課題 A: データ一覧の冒頭から「List each element's」を含む行までを、「bounding box」を「box coordinates」に置き換え、ほかは変えずに書き直しなさい。画像は含めないこと。

引用文:
--------

THE CENTRAL DOT

マーケティングシステムの今 ─ マーケティング&ITの実務家集団が語る事業グロースへのヒント【vol.11】生成AI時代にマーケターが自らデータを学ぶ意義

2025.10.10
マーケティング活動において、データとテクノロジーが果たす役割は年々高まっています。データ基盤整備やCDP(カスタマーデータプラットフォーム)活用、マーケティングオートメーション、AI活用といった言葉は、もはや特別なものではなくなりました。一方で、それらを「実際の事業成長」に結びつけられている企業は、想像以上に少ないのが実情です。本連載では、博報堂マーケティングシステムコンサルティング局(以下、マーシス局)のメンバーが、事業グロースに向けた「生活者発想×データ×テクノロジー」の挑戦について、日々現場で向き合っている知見や視点から発信していきます。
第11回の本記事では、マーケティングにおけるデータ活用の進化の歴史を紐解きながら、現在の生成AI時代にマーケターが自らデータを学ぶことの本質的な意味について考察します。

小坂井 善誠
株式会社博報堂
マーケティングシステムコンサルティング局
データプラットフォーム推進部 データストラテジスト

マーケティングにおけるデータ活用の進化

データ活用と一言で言っても、その姿は時代と共に大きく変化してきました。テクノロジーの進化と、それに伴いマーケターに求められるスキルの変遷を振り返ってみたいと思います。

インターネット黎明期からビッグデータ時代へ(1995年~2017年頃)

1995年頃、インターネットの登場とPCの普及により、生活者がいつでもどこからでも無数の情報にアクセスできる時代が始まりました。企業のマーケティング活動もWebサイトが中心となり、「Webマスター」と呼ばれるWebサイトの構築・運用スキルを持つ人材が重宝されました。
その後2010年頃にかけて、検索エンジンの進化、SNSの台頭、スマートフォンの普及などにより、インターネットは人々の情報探索、コミュニケーション、購買活動のインフラとして深く浸透します。それに伴い、SEO、デジタル広告、UI/UXなど、デジタル戦略における各種スペシャリストの需要が高まり始めました。

--------

データ一覧:
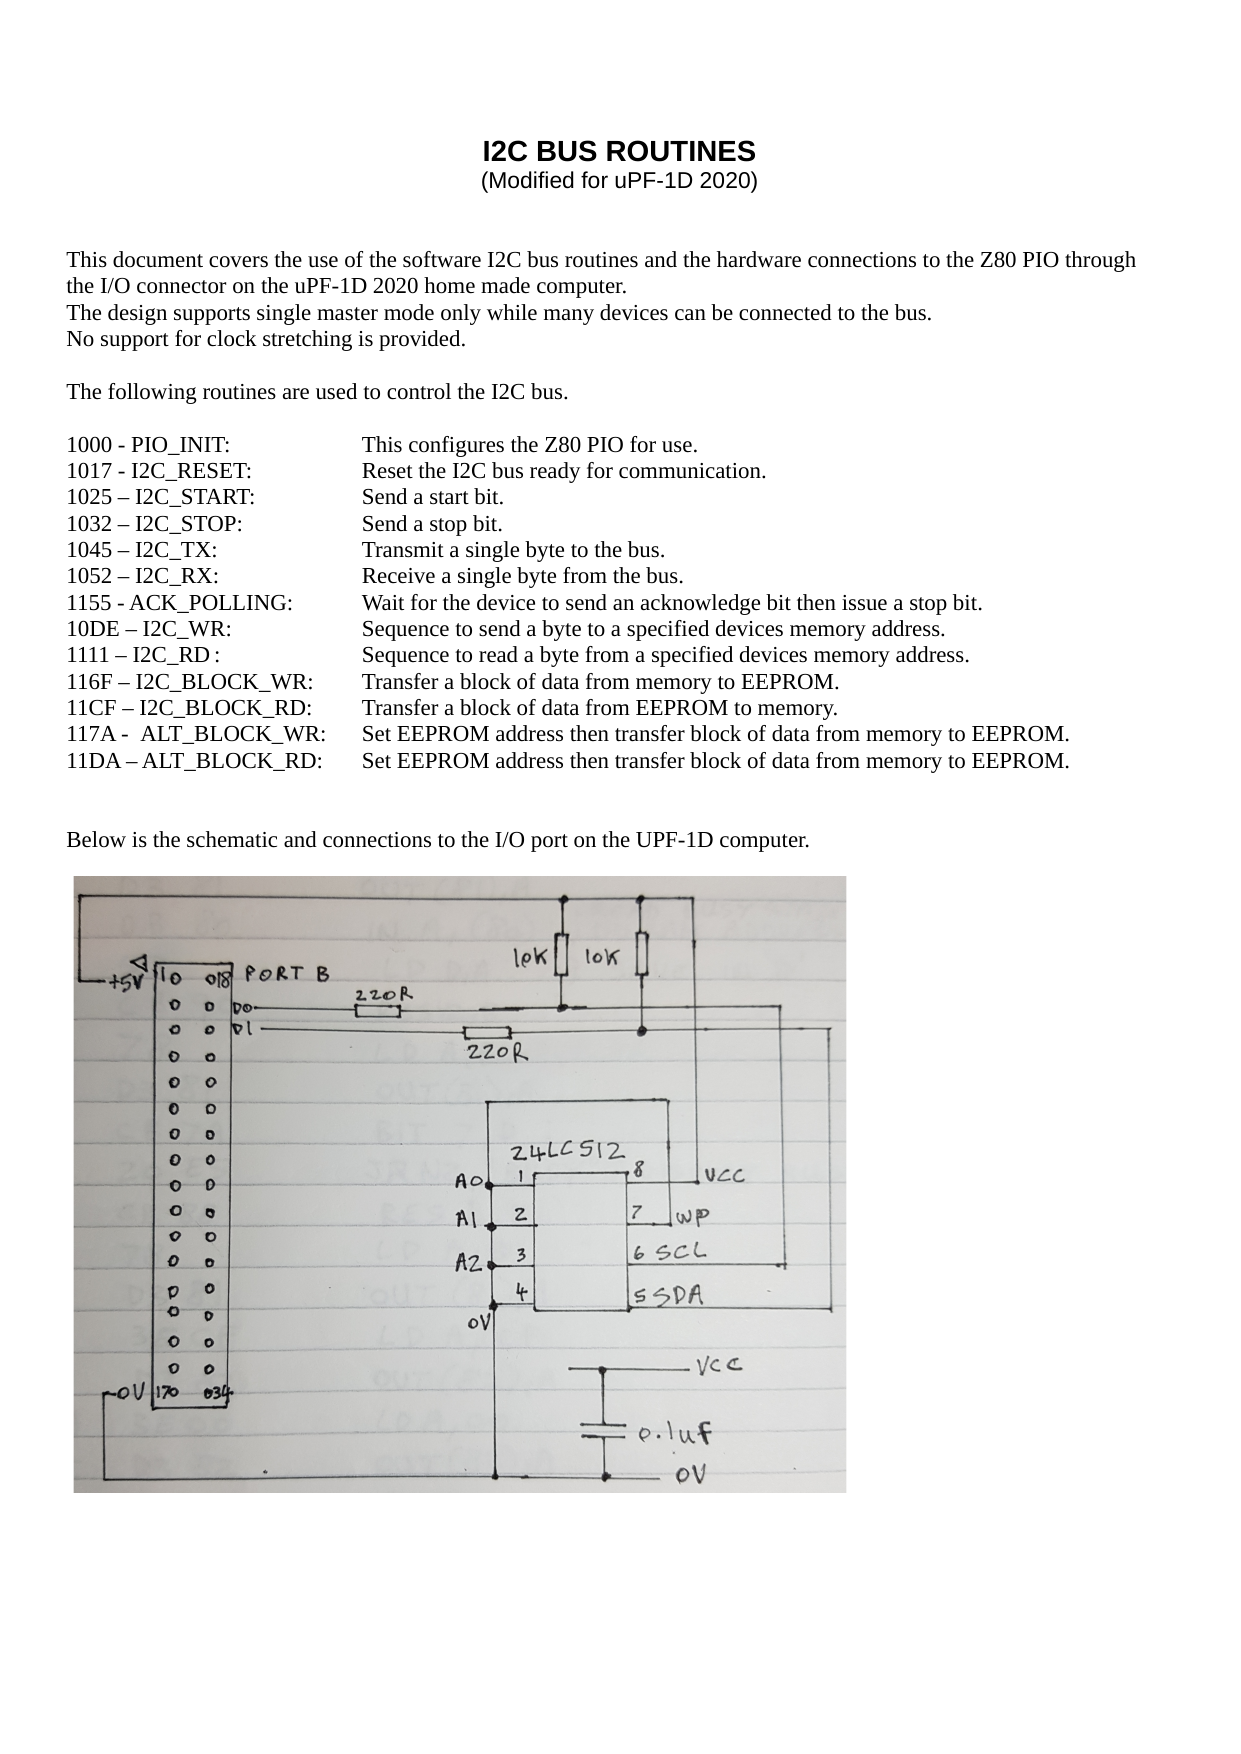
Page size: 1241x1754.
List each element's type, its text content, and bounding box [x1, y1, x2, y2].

text 1045 – I2C_TX: Transmit a single byte to the bus. [66, 536, 1172, 562]
text 10DE – I2C_WR: Sequence to send a byte to a specified devices memory address. [66, 615, 1172, 641]
text 11DA – ALT_BLOCK_RD: Set EEPROM address then transfer block of data from memory to EEPROM. [66, 747, 1172, 773]
text the I/O connector on the uPF-1D 2020 home made computer. [66, 272, 1172, 299]
text 1052 – I2C_RX: Receive a single byte from the bus. [66, 562, 1172, 589]
text 1017 - I2C_RESET: Reset the I2C bus ready for communication. [66, 457, 1172, 483]
text The following routines are used to control the I2C bus. [66, 378, 1172, 404]
text The design supports single master mode only while many devices can be connected to the bus. [66, 299, 1172, 325]
text 1025 – I2C_START: Send a start bit. [66, 483, 1172, 510]
picture [73, 876, 847, 1493]
text 117A - ALT_BLOCK_WR: Set EEPROM address then transfer block of data from memory to EEPROM. [66, 721, 1172, 747]
text Below is the schematic and connections to the I/O port on the UPF-1D computer. [66, 826, 1172, 852]
text No support for clock stretching is provided. [66, 325, 1172, 352]
text 11CF – I2C_BLOCK_RD: Transfer a block of data from EEPROM to memory. [66, 694, 1172, 721]
text This document covers the use of the software I2C bus routines and the hardware connections to the Z80 PIO through [66, 246, 1172, 272]
text 1155 - ACK_POLLING: Wait for the device to send an acknowledge bit then issue a stop bit. [66, 589, 1172, 615]
text (Modified for uPF-1D 2020) [66, 167, 1172, 193]
text 1000 - PIO_INIT: This configures the Z80 PIO for use. [66, 431, 1172, 457]
text 1111 – I2C_RD : Sequence to read a byte from a specified devices memory address. [66, 641, 1172, 668]
text 116F – I2C_BLOCK_WR: Transfer a block of data from memory to EEPROM. [66, 668, 1172, 694]
text 1032 – I2C_STOP: Send a stop bit. [66, 510, 1172, 536]
text I2C BUS ROUTINES [66, 133, 1172, 167]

--------

課題 B: 上の引用文のうち、「その後2010年頃にかけて、」を含む語句で始まり「トの需要が高まり始めました。」で終わる部分を、一字一句変えずに書き写しなさい。

記述解答 A:
Page size: 1241x1754.
List each element's type, its text content, and box coordinates [x1, y1, x2, y2].

記述解答 B:
その後2010年頃にかけて、検索エンジンの進化、SNSの台頭、スマートフォンの普及などにより、インターネットは人々の情報探索、コミュニケーション、購買活動のインフラとして深く浸透します。それに伴い、SEO、デジタル広告、UI/UXなど、デジタル戦略における各種スペシャリストの需要が高まり始めました。